With Banco de Venezuela, Chavez adds the banking sector to his list of industries the government now has direct participation in. Last year the cement industry joined the ranks as well, with Cemex, Lafarge and Holcim forcibly brought to the market. Still, the collapse of global oil prices has effectively cut the Chavez administration's ability to meet its obligations to pay for seized companies, with some $12 billion owed to previous owners.
The government's illiquidity has also had an effect on the few infrastructure projects moving forward in Venezuela. Last March, Brazilian developer Odebrecht opted to slow work on its expansion of the Caracas metro system when faced with outstanding bills. With companies facing not only nationalisation but defaults on payments as well, Venezuela's financial lawyers foresee an increase in disputes between clients and the government. "Until last year we were not taking any companies to arbitration in Venezuela," one leading lawyer says. "This year things may be changing."

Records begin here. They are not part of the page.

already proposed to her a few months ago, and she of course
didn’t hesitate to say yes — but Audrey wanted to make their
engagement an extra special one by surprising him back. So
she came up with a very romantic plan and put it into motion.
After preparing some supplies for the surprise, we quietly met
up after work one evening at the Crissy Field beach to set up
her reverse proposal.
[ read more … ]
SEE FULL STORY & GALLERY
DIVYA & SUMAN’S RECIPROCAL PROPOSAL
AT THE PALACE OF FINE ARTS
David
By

The prospect is grim for lawyers in Venezuela – lots of difficult negotiations with the government, none of the so-called sexy work of M&A and financing transactions with big name clients. Still, lawyers believe there will finally be movement in the markets when the global recession lifts, particularly in the project finance sector. Last July, Spanish developer Iberdrola was awarded a $2 billion concession to build a 1GW combined cycle gas power plant in Venezuela, which will be one of the largest power plants in Latin America when it is completed in an estimated three years.
While private and institutional lending is closed for the time being, lawyers say that the Venezuelan government is negotiating joint infrastructure development ventures with the Bric (Brazil, Russia, India and China) governments. Attorneys say these projects will undoubtedly require some form of private finance and service contracts.